Some tailors will have cloths woven exclusively to their own requirements of weight, pattern and color (often their names will be woven into the selvage–the outside strip of the cloth–as proof of exclusivity). Others simply have an eye for that odd bolt of cloth they know their customers will appreciate.

Finally, the tailor will take the measurements. Here’s where the best shine: meticulous measurements make for a suit that fits. Which is why a good tailor will leave nothing to chance. He will want to measure the length of each arm and each leg separately, the chest under and over the arms, the waist above the hips and the seat below them. He will want to measure the shoulders from one side to the other (called “point to point”), and each one from the middle of the back. He will measure the length of the coat that the customer is wearing (only as a rough guide).

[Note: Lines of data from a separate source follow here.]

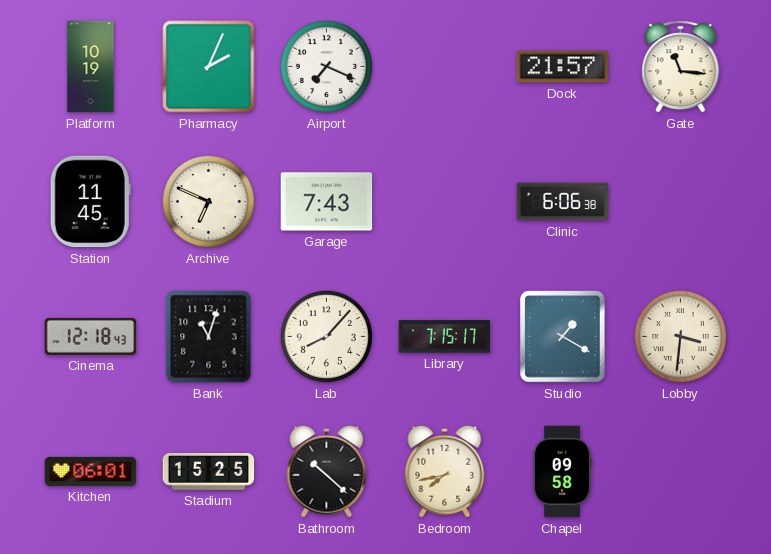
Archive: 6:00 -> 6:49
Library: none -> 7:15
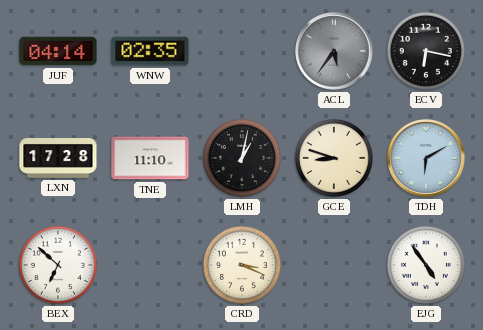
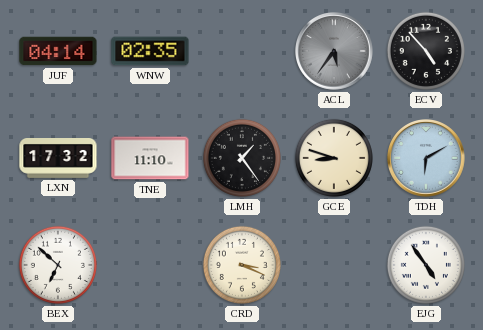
ECV: 6:17 -> 4:53
LXN: 17:28 -> 17:32
LMH: 1:02 -> 1:24
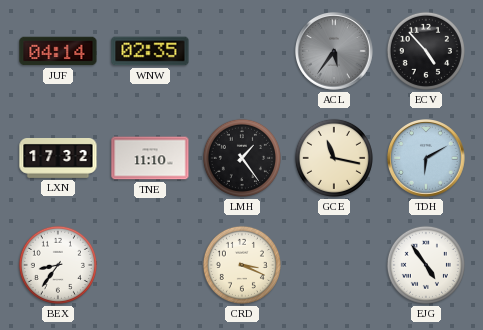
GCE: 8:48 -> 11:17
BEX: 6:52 -> 8:36
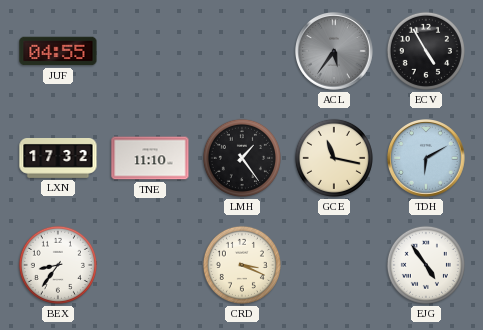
JUF: 04:14 -> 04:55
WNW: 02:35 -> none
ECV: 4:53 -> 4:55
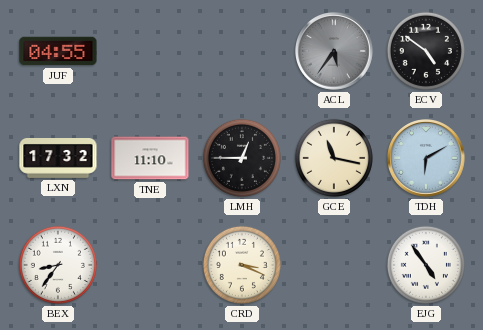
ECV: 4:55 -> 4:51
LMH: 1:24 -> 12:45
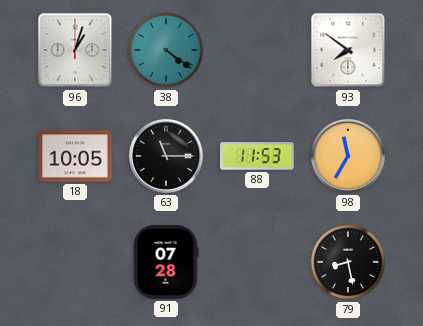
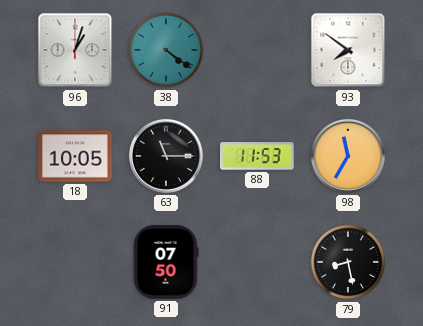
91: 07:28 -> 07:50
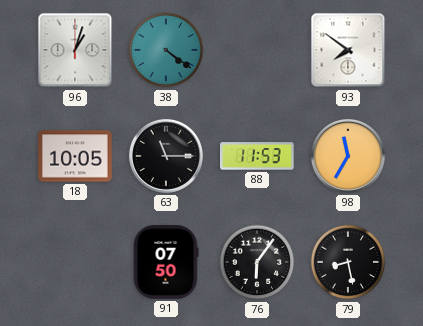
76: none -> 6:06
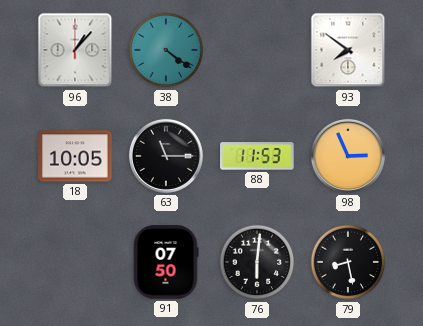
96: 1:03 -> 1:07
98: 11:35 -> 2:56
76: 6:06 -> 6:01
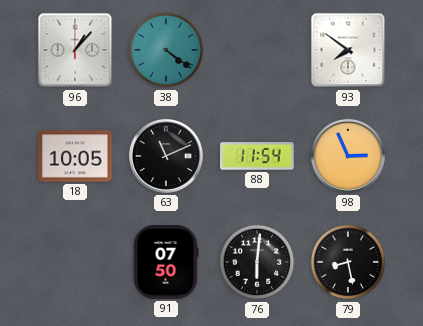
63: 11:15 -> 11:11
88: 11:53 -> 11:54
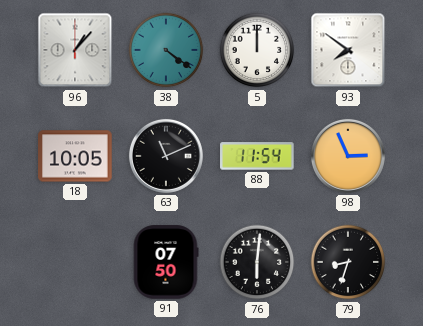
5: none -> 12:00
79: 8:28 -> 8:33
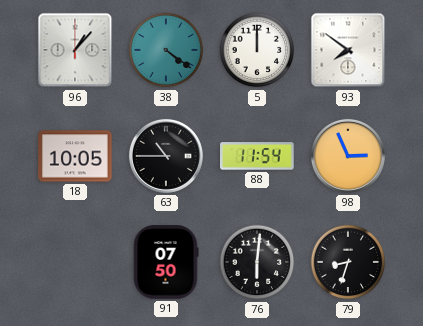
63: 11:11 -> 10:45
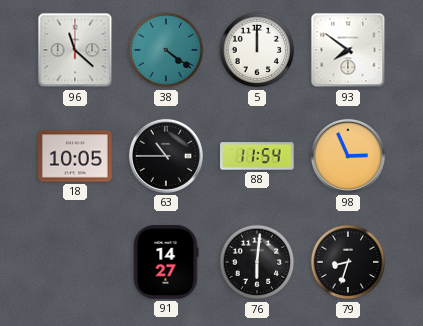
96: 1:07 -> 11:22
91: 07:50 -> 14:27
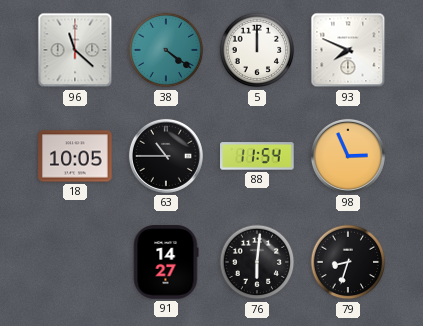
93: 7:51 -> 7:49
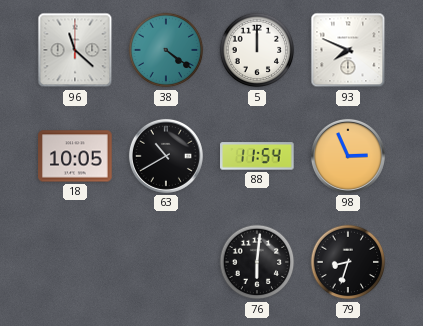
63: 10:45 -> 10:40
91: 14:27 -> none
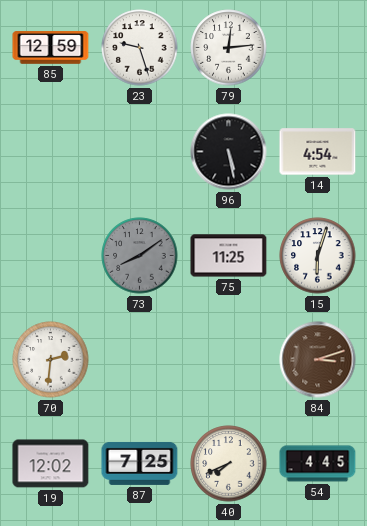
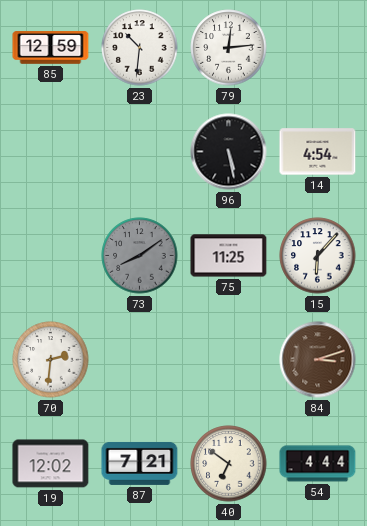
23: 9:27 -> 10:31
15: 6:03 -> 6:07
87: 7:25 -> 7:21
40: 7:41 -> 6:51
54: 4:45 -> 4:44
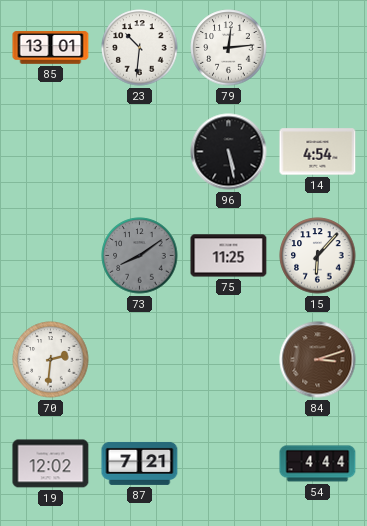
85: 12:59 -> 13:01
40: 6:51 -> none
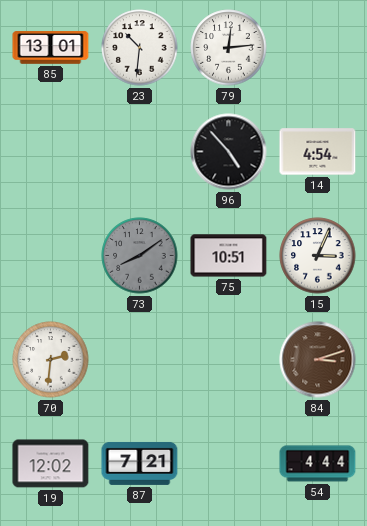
96: 5:28 -> 4:53
75: 11:25 -> 10:51
15: 6:07 -> 3:04
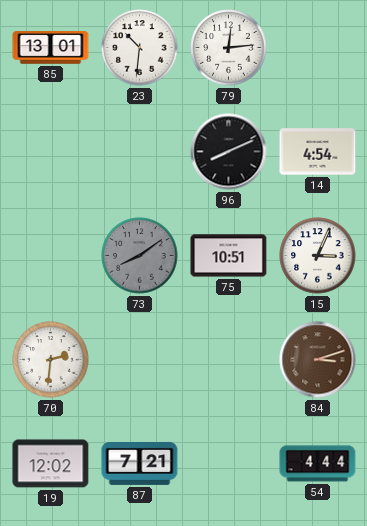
96: 4:53 -> 8:11
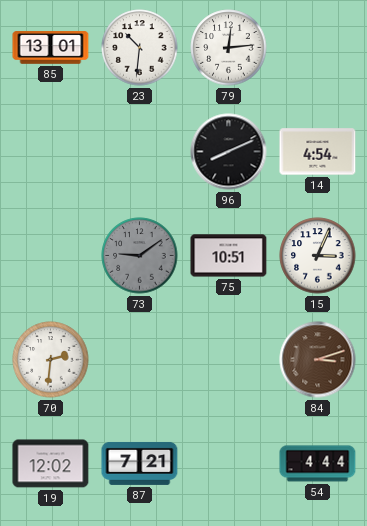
73: 8:09 -> 9:09
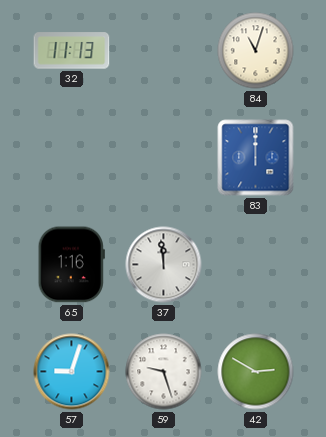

The tailor will measure a variety of points on your body that you never thought had anything to do with each other. All these numbers will be recorded in the order book. Your fitter will note, in his own shorthand system, any little problems or idiosyncrasies your body might have: “EP” might stand for erect posture, “LLS” for lower left shoulder. But never mind if your neck is like a corkscrew, your calves protruding, or your back like a dowager’s hump. A good tailor is part psychologist, part cosmetic surgeon. With a little nip and tuck of the cloth here, a bit of extra padding there, some slight narrowing of the trouser leg or widening of lapel, veritable miracles can be performed. (A practical note: it’s a good idea to wear the same sort of shoes and shirt while being fitted as you’ll match with the clothes being made, since this makes measurements more relevant to the way you actually wear your clothes.)

Before departing the shop you will be asked to leave perhaps a 50 percent deposit, and be given an assurance that you’ll be called in several weeks’ time–say three to six–for a fitting. Bench- and custom-made usually require two or three fittings (the first fitting is merely the shell of a garment), while made-to-measure usually requires only one (for minor alterations, button placement and a few minor details).

During the remaining fitting(s) the garment will be fine-tuned, a quarter-inch chalked off in one place, an eighth added in another, a notation made to ease an armhole just a fraction, or minutely tighten the trouser seat. Button stance will be decided. It’s a good idea at this fitting to transfer anything you carry in your pockets to your new clothes, so any adjustments for a bulging wallet or eyeglass case can be made.

The suit should now be properly balanced (each part being where it should be, and sitting correctly) and comfortable. The buttonholes can now be cut and buttons attached. After a final hand-pressing, the suit will be shipped. The record of the measurements (in the form of a paper pattern for bench and custom), tailor’s notes for alterations, and perhaps a small swatch of the selected fabric will be filed away for future orders. Figure on six to 10 weeks from order to delivery.

Personalized clothing is a true investment. Treated with respect and proper maintenance, it will more than pay for itself. A cheap suit looks cheap even when it’s new; a good one looks great even when it’s old.